++++ Page excerpt ++++

Cryptography is a specialized subject, requiring people with many different backgrounds to cooperate in its secure and efficient implementation. Where possible, we have written this specification to be understandable by all, though we recognize that the motivations and references to algorithms or other specifications and standards may be unfamiliar to those who are not domain experts.

This specification anticipates being read and acted on by various people with different backgrounds. We have tried to capture these backgrounds here, with a brief explanation of what we expect them to know, and how it relates to the specification. We hope this aids people’s understanding of which aspects of the specification are particularly relevant to them, and which they may (safely!) ignore or pass to a colleague.

These are by no means the only people concerned with the specification, but they are the ones we considered most while writing it.

RISC-V maintains a formal model of the ISA specification, implemented in the Sail ISA specification language cite:[sail]. Note that Sail refers to the specification language itself, and that there is a model of RISC-V, written using Sail.

It was our intention to include actual Sail code in this specification. However, the Vector Crypto Sail model needs the Vector Sail model as a basis on which to build. This Vector Cryptography extensions specification was completed before there was an approved RISC-V Vector Sail Model. Therefore, we don’t have any Sail code to include in the instruction descriptions. Instead we have included Sail-like pseudo code. While we have endeavored to adhere to Sail syntax, we have taken some liberties for the sake of simplicity where we believe that that our intent is clear to the reader.

For the sake of brevity, our pseudo code does not include the handling of masks or tail elements. We follow the undisturbed and agnostic policies for masks and tails as described in the RISC-V "V" Vector Extension specification. Furthermore, the code does not explicitly handle overlap and SEW constraints; these are, however, explicitly stated in the text.

In many cases the pseudo code includes calls to supporting functions which are too verbose to include directly in the specification. This supporting code is listed in Supporting Sail Code.

The Sail Manual is recommended reading in order to best understand the code snippets. Also, the The Sail Programming Language: A Sail Cookbook is a good reference that is in the process of being written.

For the latest RISC-V Sail model, refer to the formal model Github repository.

In creating this proposal, we tried to adhere to the following policies:

Many vector crypto instructions operate on operands that are wider than elements (which are currently limited to 64 bits wide). Typically, these operands are 128- and 256-bits wide. In many cases, these operands are comprised of smaller operands that are combined (for example, each SHA-2 operand is comprised of 4 words). However, in other cases these operands are a single value (for example, in the AES round instructions, each operand is 128-bit block or round key).

We treat these operands as a vector of one or more element groups as defined in the RISC-V Vector Element Groups specification.

Each vector crypto instruction that operates on element groups explicitly specifies their three defining parameters: EGW, EGS, and EEW.

For all of the vector crypto instructions in this specification, EEW=SEW.

Element groups can be formed across registers in implementations where VLEN< EGW by using an LMUL>1.

As with all vector instructions, the number of elements processed is specified by the vector length vl. The number of element groups operated upon is then vl/EGS. Likewise the starting element group is vstart/EGS. See Instruction Constraints for limitations on vl and vstart for vector crypto instructions.

++++ Available data ++++

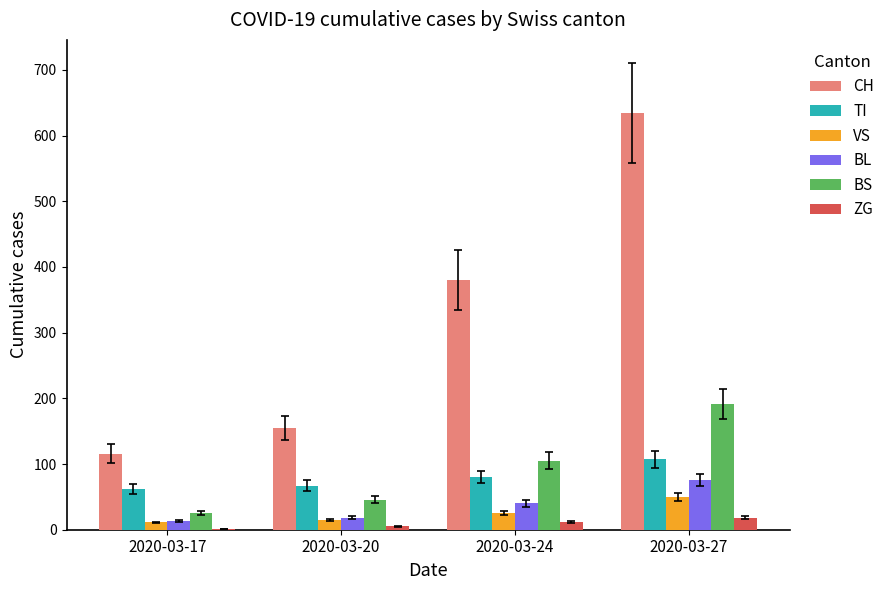

How many data points does each series have?

4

++++

* [Exercise instructions]
A. According to the RISC-V vector cryptography excerpt, what is the relationship between EEW and SEW for all of the vector crypto instructions in the specification?
B. List the three defining parameters of element groups that the RISC-V vector cryptography excerpt says each vector crypto instruction explicitly specifies.
C. Write a continuation of the RISC-V vector cryptography excerpt, beginning after its final sentence.

* [Answer set]
A. EEW equals SEW (EEW=SEW).

B. EGW, EGS, and EEW.

C.
The following is a quick reference for the various constraints of specific Vector Crypto instructions.

In the case of the .vs instructions defined in this specification, vs2 holds a 128-bit scalar element group. For implementations with VLEN ≥ 128, vs2 refers to a single register. Thus, the vd register group must not overlap the vs2 register. However, in implementations where VLEN < 128, vs2 refers to a register group comprised of the number of registers needed to hold the 128-bit scalar element group. In this case, the vd register group must not overlap this vs2 register group.

The RISC-V Vector Extension defines three encodings for Vector-Scalar operations which get their scalar operand from a GPR or FP register:

However, the Vector Extensions include Vector Reduction Operations which can also be considered Vector-Scalar operations because a scalar operand is provided from element 0 of vector register vs1. The vector operand is provided in vector register group vs2. These reduction operations all use the .vs suffix in their mnemonics. Additionally, the reduction operations all produce a scalar result in element 0 of the destination register, vd.

The Vector Crypto Extensions define Vector-Scalar instructions that are similar to these Vector Reduction Operations in that they get a scalar operand from a vector register. However, they differ in that they get a scalar element group (see Element Groups) from vs2 and they return vector results to vd, which is also a source vector operand. These Vector-Scalar crypto instructions also use the .vs suffix in their mnemonics.

These instructions enable a single key, specified as a scalar element group in vs2, to be applied to each element group of register group vd.

The following contains some guidelines that enable the portability of vector-crypto-based code to implementations with different values for VLEN

Since most of the cryptography-specific instructions have an EGW=128, nothing special needs to be done for these instructions to support implementations with VLEN=128.

However, the SHA-512 and SM3 instructions have an EGW=256. Implementations with VLEN = 128, require that LMUL is doubled for these instructions in order to create 256-bit elements across a pair of registers. Code written with this doubling of LMUL will not affect the results returned by implementations with VLEN ≥ 256 because vl controls how many element groups are processed. Therefore, we recommend that libraries that implement SHA-512 and SM3 employ this doubling of LMUL to ensure that the software can run on all implementation with VLEN ≥ 128.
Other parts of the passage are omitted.